What the engine actually does
Once trained, the model is applied to end-of-day market data and produces a simple position-level output for each instrument: an on/off read on each instrument, under the parameters you set.
A few things follow from that, and they're deliberate:
- It works across asset types. The same universal framework reads a stock, an ETF, or a crypto coin — because it learned general market behavior, not one asset class's quirks. No separate model to maintain per instrument, no constant recalibration.
- It's a steady, end-of-day discipline, not a frantic one. This is a tool for considered, research-driven decisions — not millisecond scalping. For the kind of investor we build for, that's the point.
- You stay in control. The engine produces analytical signals; the decisions remain yours. It's built to support independent research, not to replace your judgement or make promises about what happens next.
Where it fits: the three-layer loop
The signal engine is powerful on its own, but its real value shows up as one layer in a stack — and this is where TyBuff does something most tools don't bundle into a single product:
- What to consider — your basket. Hand-pick it, or let the point-in-time dynamic basket re-rank the market as it really looked at each moment in history (delisted names included).
- When to act — the universal signal engine. On every instrument that's eligible, it produces the on/off read, on your timing.
- How it would have played out — the backtest. The whole strategy runs across real history so you can judge it on return and drawdown before risking a cent.
Most products give you a slice of one layer. A popular AI scorer hands you a rating on a stock and stops. An alert service fires a pattern signal and stops. A pro-grade backtester gives you the engine room but makes you build the model yourself. TyBuff stitches all three together — the universe, the signal, and the honest backtest — into one loop, with you holding the wheel the whole way.
The honest part
We'd rather you trust this engine for the right reasons than oversell it into something it isn't.
- Reducing overfitting is not the same as predicting the future.
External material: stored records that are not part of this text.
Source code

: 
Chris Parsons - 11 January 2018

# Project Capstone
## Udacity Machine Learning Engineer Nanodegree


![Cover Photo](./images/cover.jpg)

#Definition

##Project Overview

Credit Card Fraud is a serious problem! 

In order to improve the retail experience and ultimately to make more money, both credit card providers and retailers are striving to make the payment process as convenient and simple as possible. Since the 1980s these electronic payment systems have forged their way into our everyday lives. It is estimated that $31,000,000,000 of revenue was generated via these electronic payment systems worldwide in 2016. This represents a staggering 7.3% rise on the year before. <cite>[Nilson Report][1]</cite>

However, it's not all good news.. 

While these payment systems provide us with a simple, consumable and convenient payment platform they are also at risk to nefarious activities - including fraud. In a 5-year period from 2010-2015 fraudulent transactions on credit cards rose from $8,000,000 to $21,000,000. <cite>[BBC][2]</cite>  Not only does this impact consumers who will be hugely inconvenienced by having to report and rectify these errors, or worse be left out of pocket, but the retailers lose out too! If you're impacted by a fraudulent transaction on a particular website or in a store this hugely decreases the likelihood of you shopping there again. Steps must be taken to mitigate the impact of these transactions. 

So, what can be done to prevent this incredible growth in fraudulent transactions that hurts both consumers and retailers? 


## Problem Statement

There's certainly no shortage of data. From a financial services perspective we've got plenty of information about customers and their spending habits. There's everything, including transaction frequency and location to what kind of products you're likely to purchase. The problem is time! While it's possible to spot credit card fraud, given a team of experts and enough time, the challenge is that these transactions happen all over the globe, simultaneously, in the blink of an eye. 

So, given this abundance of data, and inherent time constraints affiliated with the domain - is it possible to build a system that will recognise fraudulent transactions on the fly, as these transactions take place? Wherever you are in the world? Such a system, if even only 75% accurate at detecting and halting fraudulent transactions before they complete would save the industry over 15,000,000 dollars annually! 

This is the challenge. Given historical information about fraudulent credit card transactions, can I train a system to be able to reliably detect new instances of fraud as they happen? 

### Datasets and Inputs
A universal model removes one specific, lethal failure mode — memorizing a single chart. It cannot remove uncertainty. Markets change regimes; no model, however general, knows tomorrow.
- Generalization is a trade-off, and we made it on purpose. A model tuned obsessively to one instrument might look sharper on that instrument's past — right up until that sharpness turns out to be memorized noise. We chose durable and broadly-applicable over dazzling-on-one-chart, because the second kind is the kind that breaks live.
- Signals support decisions; they don't make them. Everything here is built to inform your own research. It is not advice, and it is not a guarantee. The control — and the responsibility — stays with you.
None of that softens the case. It is the case. An engine designed to learn the grammar of markets rather than memorize one chart, that you can point at any asset, and whose every decision you can back-test against real history, is a tool built to make you a sharper investor — not to sell you a miracle.
See it work
The fastest way to feel the difference is to build a strategy and watch the engine trade it through history — first on a basket you choose, then on a point-in-time ranking — and read the drawdowns as carefully as the returns. One model, every asset, every decision yours: that's the engine under the hood of everything TyBuff does.